Après les explications on s'installe sur les chaises dans la salle d'attente. Quelques minutes plus tard un médecin vient nous voir. Cathy a subit un lavage d'estomac et elle va s'en sortir. J'avais beau le savoir je suis soulagé. Ses parents demandent à la voir et je dis que je préfère attendre dans la salle d'attente et la voir après eux.

Quelques minutes après les parents de Cathy reviennent.

— Elle demande à te voir.

Sa mère me sert une nouvelle fois dans ses bras, puis je me dirige vers la chambre de Cathy. Cet endroit me donne la chair de poule j'y vois des âmes à chaque coin de mur, sûrement des personnes que je vais devoir revoir ce soir. Je pousse légèrement la porte sans frapper, après tout elle a demandé à me voir alors je suis le bienvenu.

— Cathy ?

La pièce est toute blanche comme dans tous les hôpitaux du monde. Je vois Cathy sur le lit, elle se redresse un peu mais baisse le regard quand elle croise mes yeux.

— Qu'est-ce que tu as dis à tes parents ?

— Que la mort de ma grand-mère et celle d'Hannah m'ont un peu chamboulée et que je ne savais plus où j'en étais.

Je ne réponds pas et je viens m'asseoir sur le bord du lit.

— Écoute Cathy, je suis désolé de t'avoir laissé tomber dans le moment où tu avais sans doute le plus souvent besoin de moi. Mais j'ai mal pris le fait que tu es attendu aussi longtemps avant de m'en parler après tout ce qu'on a pu vivre tous les deux. C'est pour ça que je suis parti.

— Alex... Je suis vraiment désolé, mais j'avais déjà du mal à me l'avouer à moi-même alors te le dire c'était encore plus dur pour moi.

Je respire profondément, après tout comme je l'ai dit aux anges, elle n'a commis qu'une seule erreur. Je me lève et je viens la prendre dans mes bras. Elle me rend mon étreinte.

— J'ai aussi quelque chose à te dire. Et ça risque d'être difficile à entendre et impossible à croire.

— Vas-y, il peut rien arriver de pire que tout ce qu'il se passe en ce moment.
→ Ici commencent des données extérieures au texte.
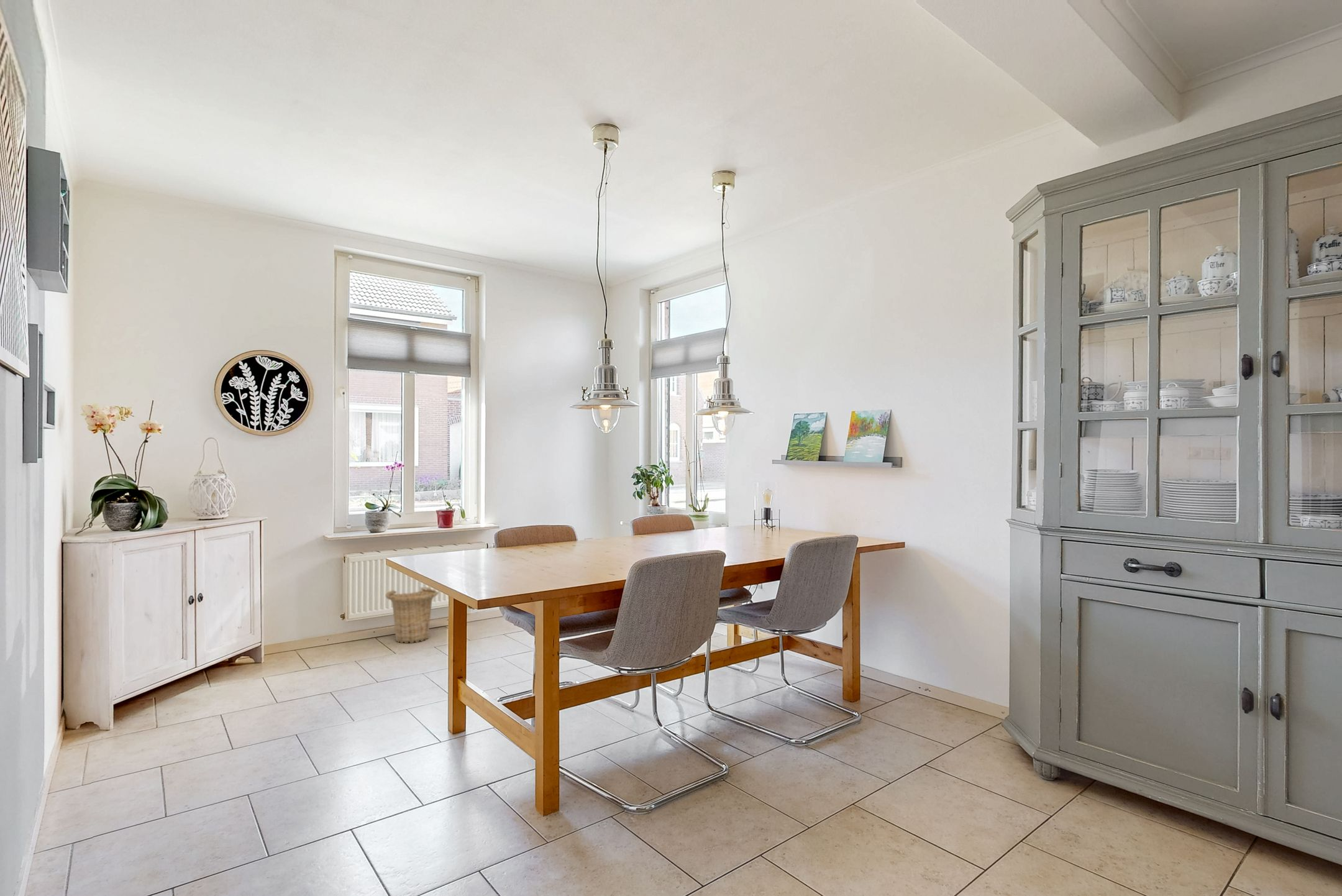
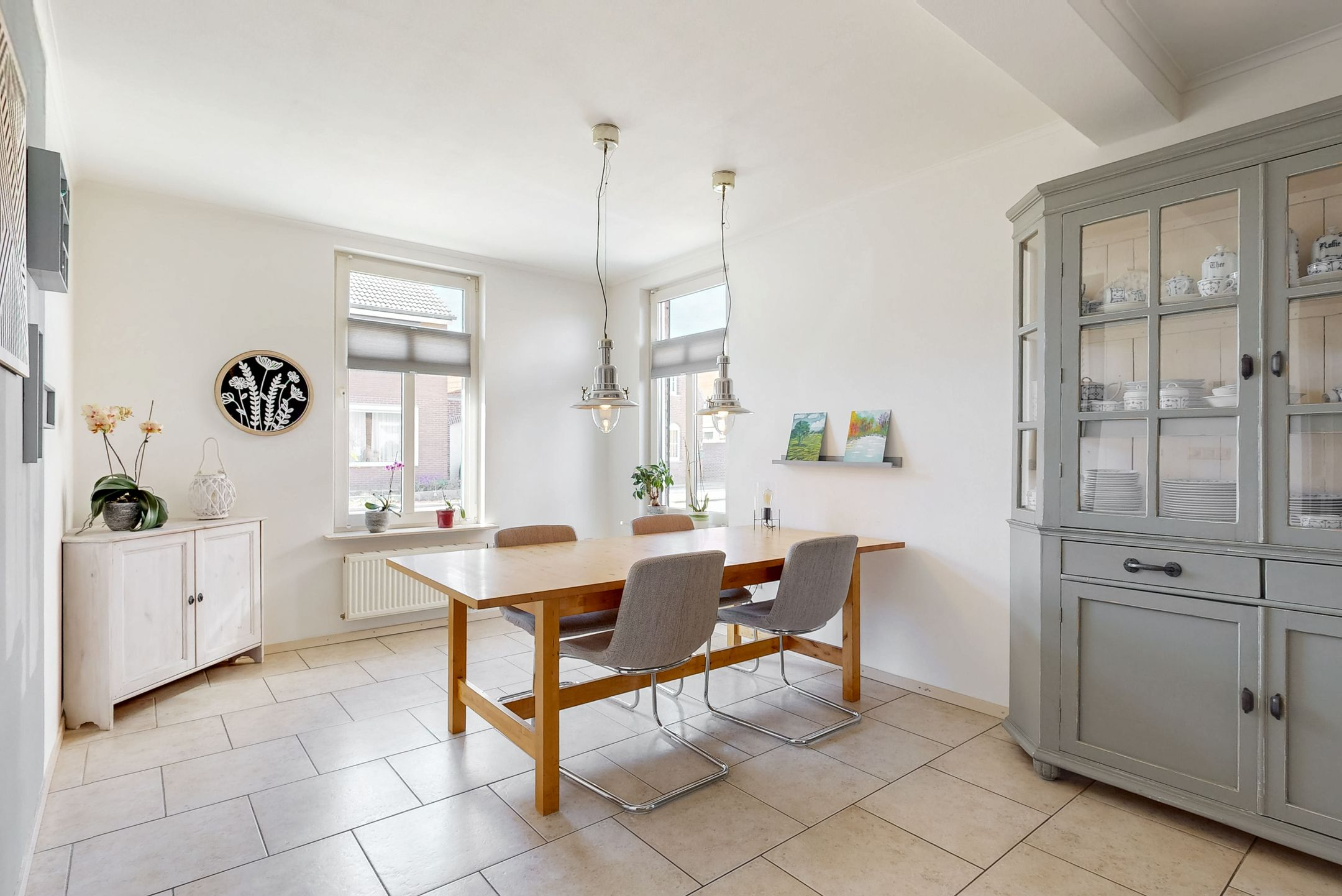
- basket [385,587,439,644]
— Je ne sais pas par où commencer. Un jour tu m'as demandé des explications sur ce que je faisais la nuit ou sur mon passé avec mes parents. La vérité Cathy c'est que je m'appelle Niklaus et j'ai plusieurs milliers d'années tellement que j'ai arrêté de compter. Je suis mort Cathy... Depuis très longtemps et maintenant je contrôle la mort... Cathy si j'ai convaincu Meredith de vous parler de son cancer c'est parce que je savais qu'elle allait mourir.
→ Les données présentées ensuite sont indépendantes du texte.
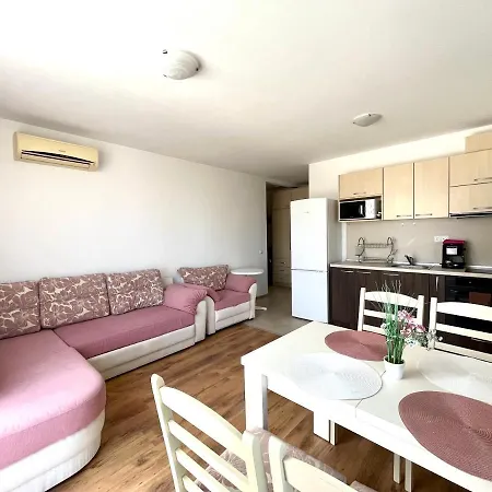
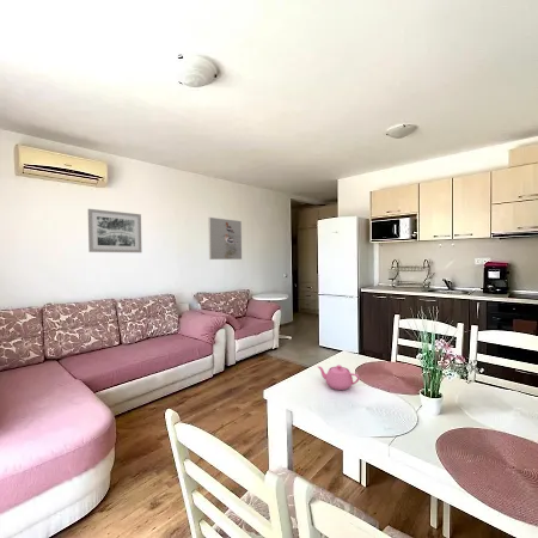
+ wall art [87,208,143,253]
+ teapot [317,363,361,391]
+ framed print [207,216,243,261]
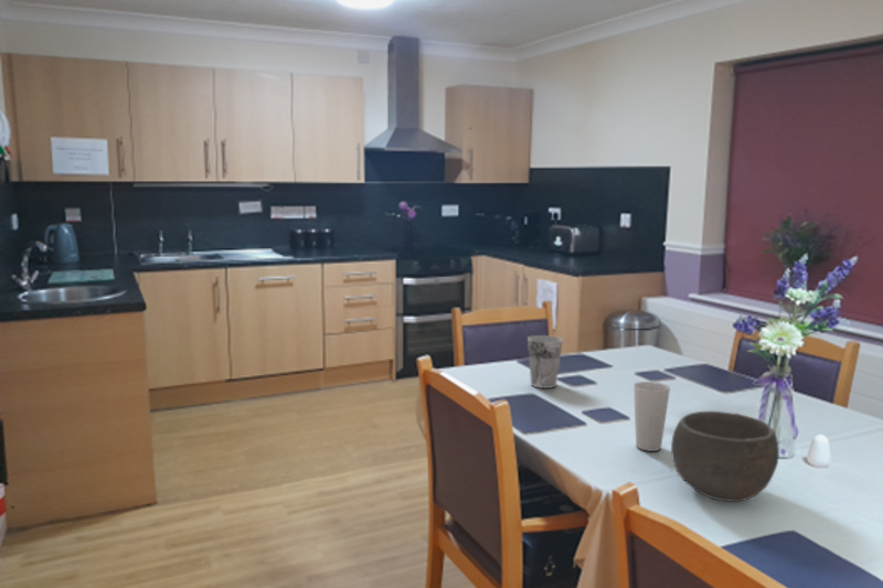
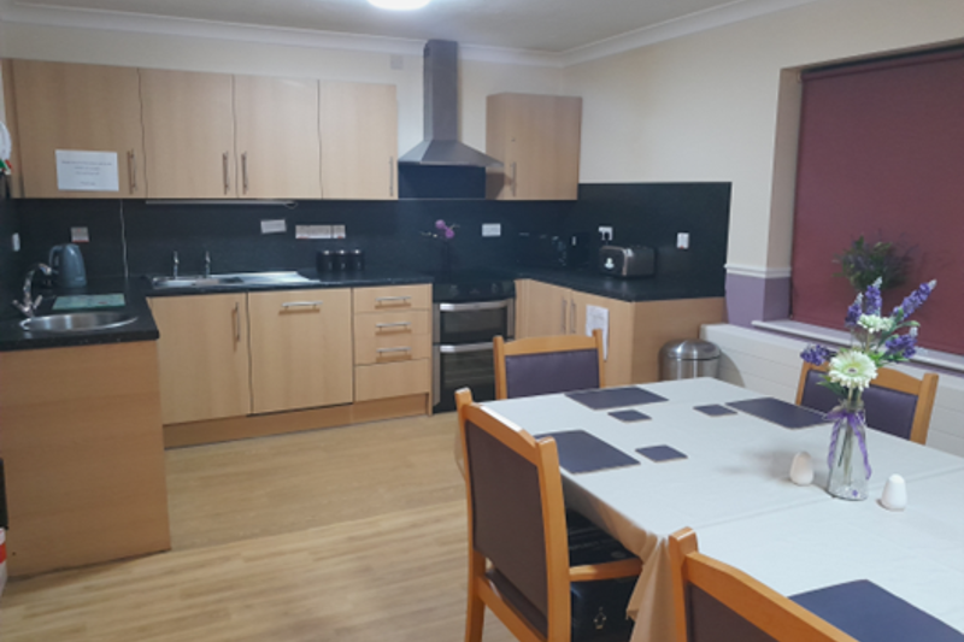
- bowl [670,410,780,503]
- cup [526,334,564,389]
- cup [632,381,671,452]
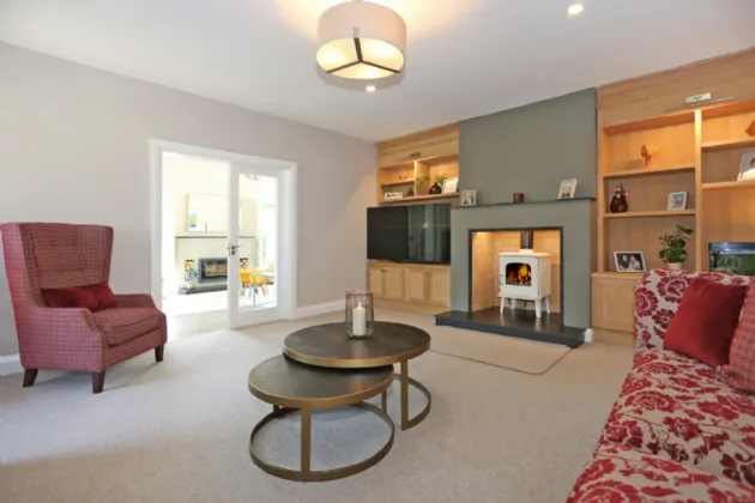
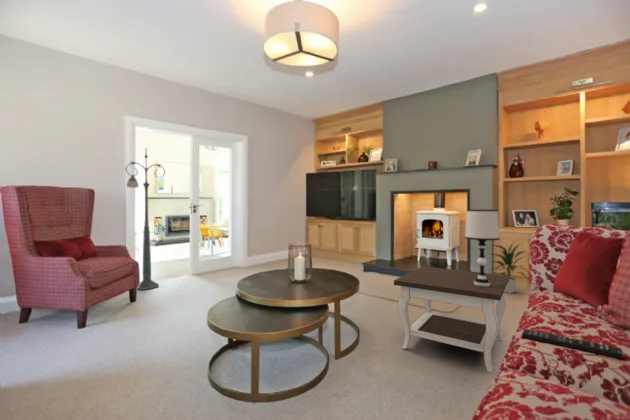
+ side table [393,265,509,374]
+ table lamp [464,208,501,287]
+ floor lamp [125,149,166,291]
+ remote control [521,327,625,360]
+ indoor plant [489,239,529,294]
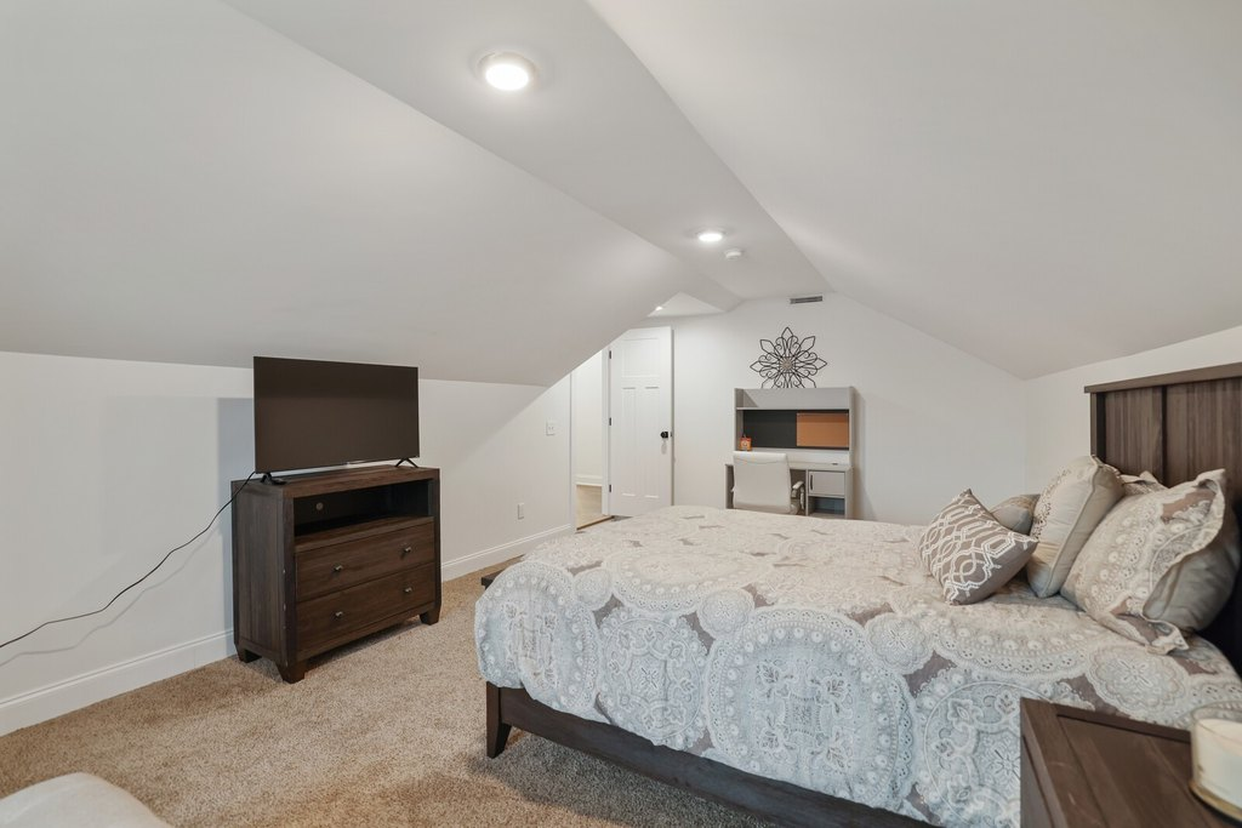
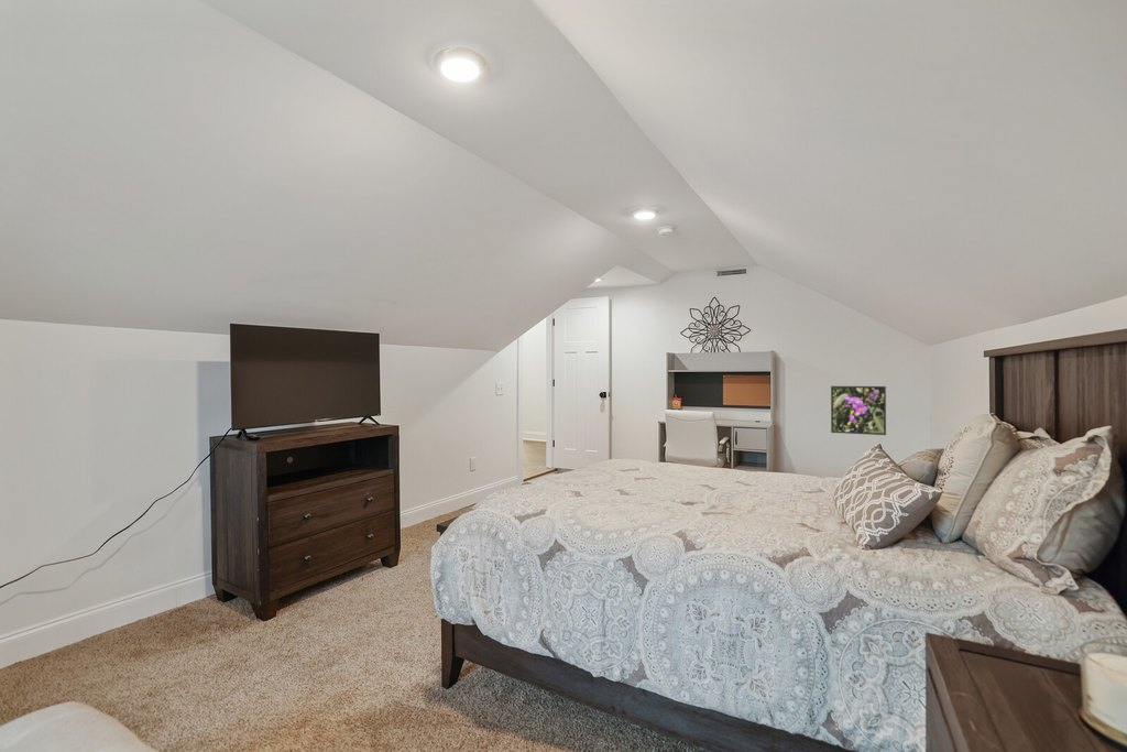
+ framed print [830,385,887,436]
Je tourne un regard vers Cathy. Elle semble perplexe puis d'un seul coup elle explose de rire.

— Je ne savais pas que tu pouvais faire de l'humour, mais t'es allé chercher loin là.
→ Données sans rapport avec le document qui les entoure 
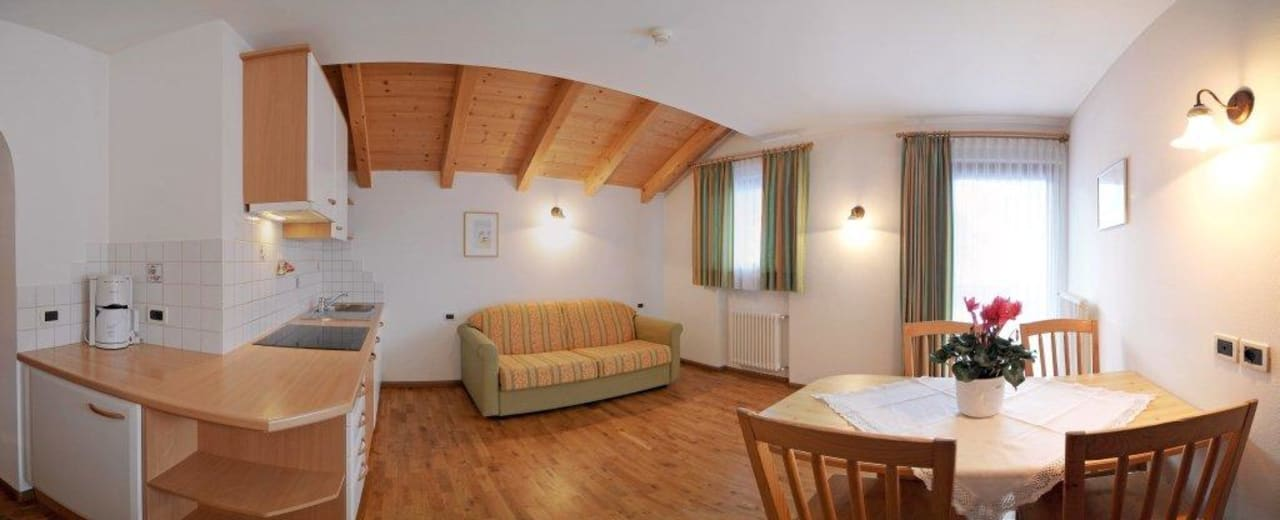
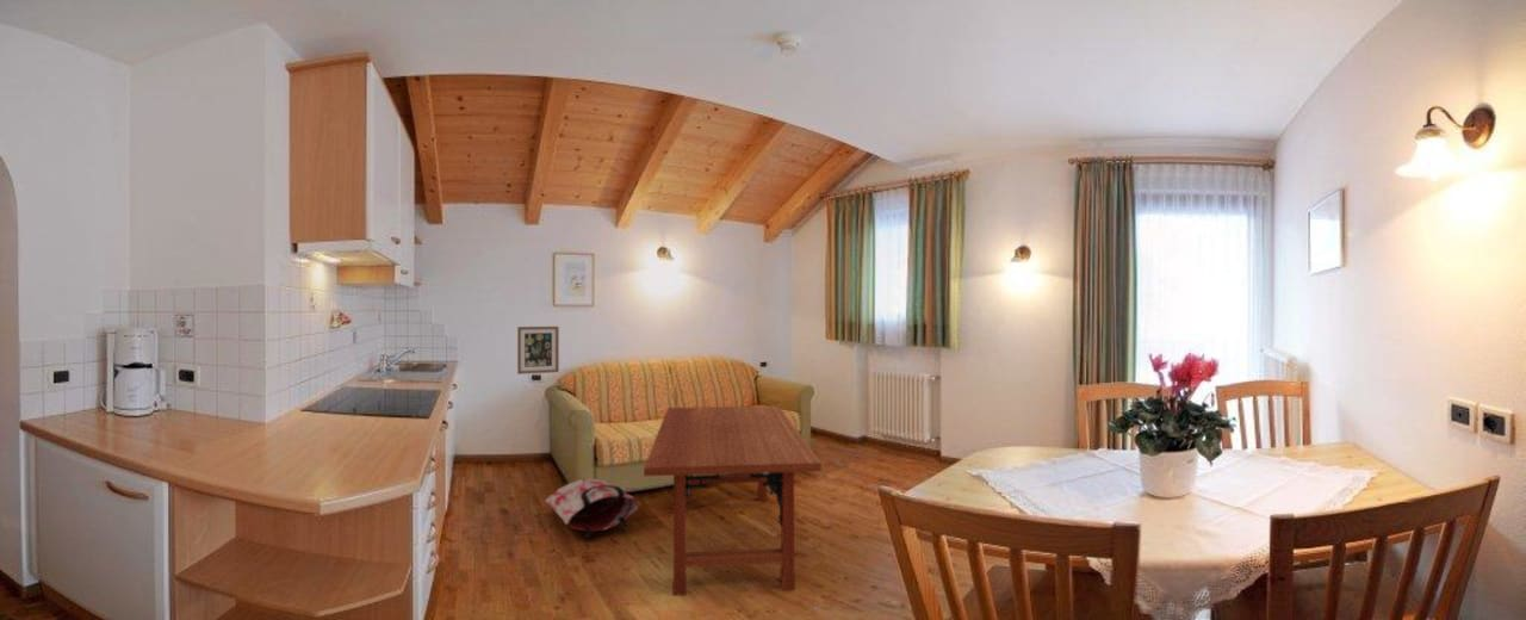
+ bag [544,478,641,539]
+ wall art [516,326,560,376]
+ coffee table [643,404,823,597]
— Je ne rigole pas Cathy et comme j'ai conscience que ça va être dur à croire il va falloir que je te montre.

Les électrodes qui contrôlaient les battements de son cœur il y a quelques minutes sont débranchés. Je les prends, enlève mon tee-shirt et les place sur ma poitrine. Comme prévu on entend un bip qui signale que mon cœur a cessé de battre. Pour la convaincre encore plus, j'attrape un scalpel et m'ouvre le bras. Aucun sang ne sort, comme prévu. Cathy pousse un cri et se redresse brusquement. Je m'approche d'elle précipitamment et pose ma main sur sa bouche pour l'empêcher d'alerter tous l'hôpital. Son regard me signifie qu'elle est totalement terrorisée. J'enlève ma main m'assurant qu'elle ne criera plus.

— Je sais c'est flippant, mais je suis toujours moi-même. Tu veux peut-être que je te laisse seule pour réfléchir à ce que je viens de dire ? Je vais aller chercher de quoi manger de mieux que ce que l'hôpital peut offrir.

Elle ne répond pas. Elle secoue la tête pour me dire oui et je sors de la chambre. Mon corps entier tremble. Je n'arrive pas à croire que je viens de lui révéler mon identité. J'arrive à trouver un distributeur dans le couloir derrière la chambre de Cathy. Je lui prends sa barre chocolatée préférée et un soda. Je fais demi-tour espérant que Cathy se soit calmée et me préparant à affronter tout un tas de question. Ma surprise est des plus grandes lorsque quand j'entre dans la pièce et que je trouve son lit vide. Ses vêtements ont disparu, et elle aussi.